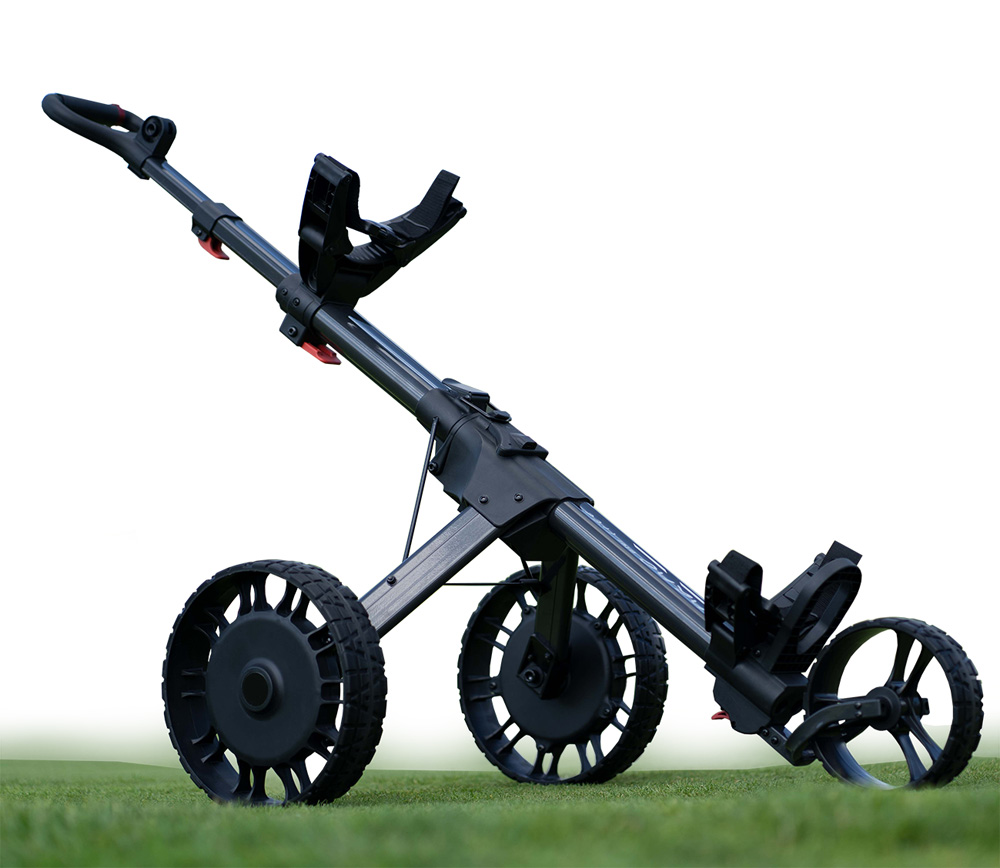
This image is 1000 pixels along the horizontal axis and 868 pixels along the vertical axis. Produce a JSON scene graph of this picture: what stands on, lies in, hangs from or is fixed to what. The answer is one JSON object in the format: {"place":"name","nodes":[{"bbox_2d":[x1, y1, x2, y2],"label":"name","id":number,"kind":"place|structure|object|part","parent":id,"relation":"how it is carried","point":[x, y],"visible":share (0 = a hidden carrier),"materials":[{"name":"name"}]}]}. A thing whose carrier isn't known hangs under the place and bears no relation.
{"place":"outdoors","nodes":[
{"label":"outdoors","id":0,"kind":"place"},
{"bbox_2d":[0,757,999,867],"label":"lawn","id":1,"kind":"structure","parent":0,"point":[286,821],"materials":[{"name":"green plant"}]},
{"bbox_2d":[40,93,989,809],"label":"golf trolley","id":2,"kind":"object","parent":1,"relation":"on","point":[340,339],"visible":0.94,"materials":[{"name":"black metal"}]},
{"label":"handle","id":3,"kind":"part","parent":2,"relation":"part of","materials":[{"name":"black"}]},
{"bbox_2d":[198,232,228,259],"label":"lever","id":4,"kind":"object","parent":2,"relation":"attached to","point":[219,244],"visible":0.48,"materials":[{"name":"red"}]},
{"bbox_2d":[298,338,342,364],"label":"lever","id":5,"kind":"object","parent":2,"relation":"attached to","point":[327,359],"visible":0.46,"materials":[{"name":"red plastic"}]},
{"bbox_2d":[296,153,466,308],"label":"bag holder","id":6,"kind":"object","parent":2,"relation":"attached to","point":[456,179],"visible":0.83,"materials":[{"name":"black plastic"}]},
{"bbox_2d":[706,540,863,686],"label":"bag holder","id":7,"kind":"object","parent":2,"relation":"attached to","point":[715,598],"visible":0.89,"materials":[{"name":"black plastic"}]},
{"bbox_2d":[0,0,999,765],"label":"sky","id":8,"kind":"structure","parent":0,"point":[186,113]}
]}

◆ Problem to work on
Without including any image, reproduce the full listing above as written.

◆ Solution
This image is 1000 pixels along the horizontal axis and 868 pixels along the vertical axis. Produce a JSON scene graph of this picture: what stands on, lies in, hangs from or is fixed to what. The answer is one JSON object in the format: {"place":"name","nodes":[{"bbox_2d":[x1, y1, x2, y2],"label":"name","id":number,"kind":"place|structure|object|part","parent":id,"relation":"how it is carried","point":[x, y],"visible":share (0 = a hidden carrier),"materials":[{"name":"name"}]}]}. A thing whose carrier isn't known hangs under the place and bears no relation.
{"place":"outdoors","nodes":[
{"label":"outdoors","id":0,"kind":"place"},
{"bbox_2d":[0,757,999,867],"label":"lawn","id":1,"kind":"structure","parent":0,"point":[286,821],"materials":[{"name":"green plant"}]},
{"bbox_2d":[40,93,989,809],"label":"golf trolley","id":2,"kind":"object","parent":1,"relation":"on","point":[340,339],"visible":0.94,"materials":[{"name":"black metal"}]},
{"label":"handle","id":3,"kind":"part","parent":2,"relation":"part of","materials":[{"name":"black"}]},
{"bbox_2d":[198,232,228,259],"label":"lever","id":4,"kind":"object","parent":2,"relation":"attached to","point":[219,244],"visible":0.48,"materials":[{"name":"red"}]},
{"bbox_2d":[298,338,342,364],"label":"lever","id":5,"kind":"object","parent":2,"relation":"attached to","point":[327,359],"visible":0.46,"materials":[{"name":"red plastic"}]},
{"bbox_2d":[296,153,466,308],"label":"bag holder","id":6,"kind":"object","parent":2,"relation":"attached to","point":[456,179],"visible":0.83,"materials":[{"name":"black plastic"}]},
{"bbox_2d":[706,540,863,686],"label":"bag holder","id":7,"kind":"object","parent":2,"relation":"attached to","point":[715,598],"visible":0.89,"materials":[{"name":"black plastic"}]},
{"bbox_2d":[0,0,999,765],"label":"sky","id":8,"kind":"structure","parent":0,"point":[186,113]}
]}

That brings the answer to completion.